_Problem 1_
Answer these questions about the passage on wine tasting strategies:
(a) What is the goal of the project the passage describes?
(b) Which colleague on the list holds both the MS and the MW titles?
(c) According to the passage, why does modeling a skill require a guide?
_Problem 2_
Reproduce the entries character for character, from the line containing "class: Squamata" through the last line of the entries.
Start of Selection
Since that time I’ve overseen a project using findings from my work with Hallbom to map the tasting strategies of a group of MS and MW colleagues and other wine professionals. The goal of the project is simple: deconstruct the strategies of top tasters in order to find commonality in what they do and ultimately use the strategies to be able to teach tasting more effectively to anyone regardless of their level of expertise—from a novice with their first glass of wine in hand to a Master’s candidate honing skills for an upcoming exam.
Here is the list of colleagues I’ve worked with thus far:
Evan Goldstein MS
Tracy Kamens Ed.D., DWS, CWE
Emily Wines MS
Doug Frost MS MW
Peter Marks MW
Brian Cronin MS
Gillian Balance MS
Sur Lucero MS
Thomas Price MS
Roland Micu MS
Unconscious Competence and the Use of a Guide
Deconstructing or modeling someone’s tasting, or any other skill for that matter, requires a second person acting as guide; someone trained in observing language patterns, eye patterns and other physical changes. Why the need for a guide/observer? Simply because the individual being modeled has developed their skill to an extent where it’s practically all at the unconscious level. Stop for a moment and think about anything you do every day from brushing your teeth to driving. Realize that if you had
to explain to someone else how you actually do what you do, step by step, it would be very challenging. In fact, explaining your strategy for a complex activity like driving would seem impossible without the aid of someone to help slow your thinking down to a crawl so you could actually be aware of all the steps that make up your mental sequence that includes images, sounds, words and feelings.
End of Selection
Start of The data
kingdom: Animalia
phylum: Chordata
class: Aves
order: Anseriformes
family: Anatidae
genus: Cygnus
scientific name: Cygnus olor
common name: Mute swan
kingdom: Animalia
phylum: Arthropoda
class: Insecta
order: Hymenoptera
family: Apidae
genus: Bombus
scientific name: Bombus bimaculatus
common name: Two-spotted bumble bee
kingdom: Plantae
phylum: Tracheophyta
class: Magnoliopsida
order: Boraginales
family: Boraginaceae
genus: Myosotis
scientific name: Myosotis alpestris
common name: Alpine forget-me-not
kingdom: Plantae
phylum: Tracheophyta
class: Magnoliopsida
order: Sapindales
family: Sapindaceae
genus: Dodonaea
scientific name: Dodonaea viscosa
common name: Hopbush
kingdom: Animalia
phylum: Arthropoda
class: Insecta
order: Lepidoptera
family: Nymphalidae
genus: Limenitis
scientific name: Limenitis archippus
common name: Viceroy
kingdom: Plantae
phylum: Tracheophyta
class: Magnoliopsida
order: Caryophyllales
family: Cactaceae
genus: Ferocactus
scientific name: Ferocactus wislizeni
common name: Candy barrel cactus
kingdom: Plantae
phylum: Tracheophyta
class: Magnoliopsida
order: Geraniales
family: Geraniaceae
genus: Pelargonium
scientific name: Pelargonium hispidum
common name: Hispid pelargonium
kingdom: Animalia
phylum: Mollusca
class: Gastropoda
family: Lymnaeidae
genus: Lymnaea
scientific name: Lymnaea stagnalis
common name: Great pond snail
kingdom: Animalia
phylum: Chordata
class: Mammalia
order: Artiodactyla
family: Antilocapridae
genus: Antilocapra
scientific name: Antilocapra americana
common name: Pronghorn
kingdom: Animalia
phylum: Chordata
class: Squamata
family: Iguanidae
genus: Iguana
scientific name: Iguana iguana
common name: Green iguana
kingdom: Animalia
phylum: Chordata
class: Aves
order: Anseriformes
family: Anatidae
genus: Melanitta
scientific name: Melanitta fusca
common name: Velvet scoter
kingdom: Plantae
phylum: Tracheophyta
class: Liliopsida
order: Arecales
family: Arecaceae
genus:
End of The data
_Task output 1_
(a) The goal is to deconstruct the strategies of top tasters, find what they have in common, and use those strategies to teach tasting more effectively to anyone, regardless of their level of expertise.
(b) Doug Frost
(c) The person being modeled has developed the skill to the point where it operates almost entirely at the unconscious level.

_Task output 2_
class: Squamata
family: Iguanidae
genus: Iguana
scientific name: Iguana iguana
common name: Green iguana
kingdom: Animalia
phylum: Chordata
class: Aves
order: Anseriformes
family: Anatidae
genus: Melanitta
scientific name: Melanitta fusca
common name: Velvet scoter
kingdom: Plantae
phylum: Tracheophyta
class: Liliopsida
order: Arecales
family: Arecaceae
genus:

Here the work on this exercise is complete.